Когда приехали, я даже удивился, что деревня еще сохранилась в общем такой, как я помнил, пусть на глаза, какие знают, куда смотреть, то есть на мои глаза. Вот как встречаешь старую пассию и в набрякших чертах угадываешь нежный облик, какой когда-то любил. Миновали заброшенную платформу, вкатили на мосток — уцелел, тут как тут, голубчик! — что-то, как раньше, сорвалось у меня под ложечкой, что-то покатилось внутри, и вот — просияло: дорога, и берег внизу, и море. Есть минуты, когда прошлое набирает такую силу, что кажется — сотрет тебя в порошок.
— «Кедры»! — хрипло крикнул я. — «Кедры»! — По дороге я успел рассказать ей все, ну почти все про «Кедры». — Где они жили!

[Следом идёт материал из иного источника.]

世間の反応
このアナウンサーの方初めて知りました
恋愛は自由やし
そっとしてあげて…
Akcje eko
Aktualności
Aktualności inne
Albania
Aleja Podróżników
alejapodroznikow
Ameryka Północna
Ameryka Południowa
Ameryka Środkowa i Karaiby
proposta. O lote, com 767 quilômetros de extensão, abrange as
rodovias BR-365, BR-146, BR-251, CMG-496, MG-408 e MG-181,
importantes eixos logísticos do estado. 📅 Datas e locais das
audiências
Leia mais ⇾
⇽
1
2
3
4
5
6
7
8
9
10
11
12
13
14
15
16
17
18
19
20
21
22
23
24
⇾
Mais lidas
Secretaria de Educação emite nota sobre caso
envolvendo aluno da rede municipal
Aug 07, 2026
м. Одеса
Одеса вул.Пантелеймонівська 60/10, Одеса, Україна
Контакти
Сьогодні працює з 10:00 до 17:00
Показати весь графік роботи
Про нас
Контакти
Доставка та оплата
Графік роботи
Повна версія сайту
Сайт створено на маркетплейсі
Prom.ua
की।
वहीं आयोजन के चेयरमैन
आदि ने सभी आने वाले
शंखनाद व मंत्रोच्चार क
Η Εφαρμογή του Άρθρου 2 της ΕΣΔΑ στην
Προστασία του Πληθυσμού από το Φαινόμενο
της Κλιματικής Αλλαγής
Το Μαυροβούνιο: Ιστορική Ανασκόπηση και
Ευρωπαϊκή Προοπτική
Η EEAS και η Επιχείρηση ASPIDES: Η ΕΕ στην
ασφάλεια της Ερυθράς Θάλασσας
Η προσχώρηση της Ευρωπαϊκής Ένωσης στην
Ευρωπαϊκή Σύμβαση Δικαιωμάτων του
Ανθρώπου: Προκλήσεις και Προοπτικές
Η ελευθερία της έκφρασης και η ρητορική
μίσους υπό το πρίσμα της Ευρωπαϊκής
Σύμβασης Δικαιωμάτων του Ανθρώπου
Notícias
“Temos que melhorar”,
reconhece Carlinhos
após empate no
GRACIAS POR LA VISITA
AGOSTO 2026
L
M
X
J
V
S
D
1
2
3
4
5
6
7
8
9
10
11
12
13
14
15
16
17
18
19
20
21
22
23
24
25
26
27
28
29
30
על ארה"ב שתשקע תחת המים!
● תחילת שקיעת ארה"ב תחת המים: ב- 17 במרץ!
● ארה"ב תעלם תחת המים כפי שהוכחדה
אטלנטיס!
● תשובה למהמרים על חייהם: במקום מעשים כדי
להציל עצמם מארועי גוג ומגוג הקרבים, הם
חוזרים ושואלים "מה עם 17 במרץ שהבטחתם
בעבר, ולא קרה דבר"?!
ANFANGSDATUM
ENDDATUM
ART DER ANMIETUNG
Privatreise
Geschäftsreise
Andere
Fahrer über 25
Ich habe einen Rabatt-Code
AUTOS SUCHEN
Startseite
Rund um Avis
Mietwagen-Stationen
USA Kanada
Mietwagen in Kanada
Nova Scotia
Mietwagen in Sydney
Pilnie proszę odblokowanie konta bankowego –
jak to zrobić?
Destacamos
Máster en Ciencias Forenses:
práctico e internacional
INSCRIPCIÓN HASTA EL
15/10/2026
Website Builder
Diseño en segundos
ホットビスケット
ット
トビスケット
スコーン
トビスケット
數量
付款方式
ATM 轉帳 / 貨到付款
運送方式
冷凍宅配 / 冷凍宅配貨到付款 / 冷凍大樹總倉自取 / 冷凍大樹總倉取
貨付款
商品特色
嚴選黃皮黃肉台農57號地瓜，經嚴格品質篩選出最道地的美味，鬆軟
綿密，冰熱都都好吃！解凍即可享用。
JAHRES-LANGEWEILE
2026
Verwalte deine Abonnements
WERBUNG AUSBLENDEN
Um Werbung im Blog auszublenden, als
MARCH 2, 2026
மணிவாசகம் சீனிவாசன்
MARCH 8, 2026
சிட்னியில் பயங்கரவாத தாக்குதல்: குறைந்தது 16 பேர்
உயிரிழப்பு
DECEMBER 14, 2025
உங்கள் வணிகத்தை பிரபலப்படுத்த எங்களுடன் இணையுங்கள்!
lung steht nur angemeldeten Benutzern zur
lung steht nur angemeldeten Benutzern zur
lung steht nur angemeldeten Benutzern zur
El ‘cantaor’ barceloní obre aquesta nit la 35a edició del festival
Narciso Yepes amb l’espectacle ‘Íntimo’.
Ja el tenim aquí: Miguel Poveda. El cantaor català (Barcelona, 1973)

Она извернулась на сиденье, глянула.
— Чего ж не остановился?
Что я мог ответить? Что меня парализовала робость — вдруг, посреди затерянного мира? Я прорулил дальше и свернул на Береговую. Береговое Кафе исчезло, сменилось большим приземистым зданием, редким уродом. А вот и две гостиницы, поменьше и пооблезлей, конечно, чем их сберегала память, и над гостиницей «Гольф» важно реет огромный флаг. Даже из машины я слышал, как пальмы мечтательно плещут сухими листами — звук, который в лиловые, летние, давние ночи сулил все чудеса Аравии. Сейчас, в смуглом свете октябрьского вечера, — уже потягиваются тени, — все блеклое, как на старинной почтовой открытке. Бакалея Майлера (плюс почта, плюс паб) разрослась аляповатым супермаркетом с асфальтовой парковкой для покупателей. Я припомнил, как в тихий, пустой, от солнца слепой день полвека назад здесь, на гравийной дорожке у Майлера, меня встретил мелкий, невинного вида пес, когда я протянул к нему руку, ощерился, — что я ошибочно счел любезной улыбкой, — с редким проворством сощелкнул челюсти у меня на запястье и убежал, ухмыляясь, или так мне казалось, а когда я пришел домой, мать меня костерила за глупость — тянуть руку к эдакой твари! — погнала одного к местному доктору, и тот, светский, лощеный, кое-как наложив пластырь на мою приятно розовеющую вздутую цевку, мне велел догола раздеться и сесть к нему на колени, с тем чтобы он, удивительно белой, пухлой рукой с маникюром жарко давя мой живот, мог меня научить, как правильно надо дышать. «Распусти живот, не втягивай, понял?» — ворковал он, приникая мягким, большим жарким лицом к моему уху.
Клэр бледно усмехнулась.
— И какой же след оказался прочней — от собачьих зубов или от докторской лапы?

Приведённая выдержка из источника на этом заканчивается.